Our Lady of Sorrows Church is a “place” that unites a group of people by providing a building that all members can relate to and can identify with. The catholic faith and the services offered by the church unite Puerto Rican immigrants in Parkville. The building itself provides the place in which this bond of unity can occur. As Anthony M. Orum and Xiangming Chen claim in their book, “The World of Cities: Places in Comparative and Historical Persepective,” a place has the power to define a group of people. Our Lady of Sorrows is a perfect example of this theory.
O.L.S also has a long history and tie to immigrants. The first members of the parish were primarily German, French, and Irish immigrants. Over the years, and predominantly in the last 50, the church has had to adjust to increasing levels of Hispanic immigrants. Today, as Father O’Neal told me in my brief interview, that although there are masses given on both Saturday and Sunday, the most attended mass is the sole service given in Spanish, which is on Sundays in the middle of the day at 12:00pm. During this time, the community of Parkville, which is predominantly Puerto Rican and Catholic, is able to come and listen to the service in their own native language. For immigrants coming from Puerto Rico, where the percentage of Catholic believers was estimated at 80 percent in 1995 (Catholic News Service, 2005), the Catholic denomination of Our Lady of Sorrows was and remains to this day a large attraction for Puerto Rican immigrants. It has played a continuous role for immigrants and the rest of the Parkville community throughout the years up until today.

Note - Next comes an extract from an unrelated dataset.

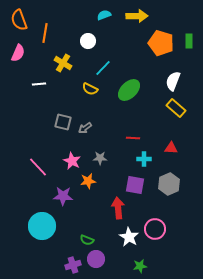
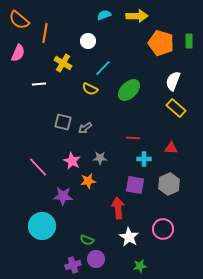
orange semicircle: rotated 30 degrees counterclockwise
pink circle: moved 8 px right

Note: For the descriptions of the structure of the building, I used my own experience, and a booklet given to me by Father O’Neal, written by Joe Duffy. For the religious insights, I used several websites.
- Duffy, Joe. Our Lady of Sorrows Centenary – 1887-1987. Published in Hartford in 1987.
- Fraser, Barbara J., “In Latin America, Catholics down, Church’s Credibility Up.” June 23, 2005. Catholic News Service.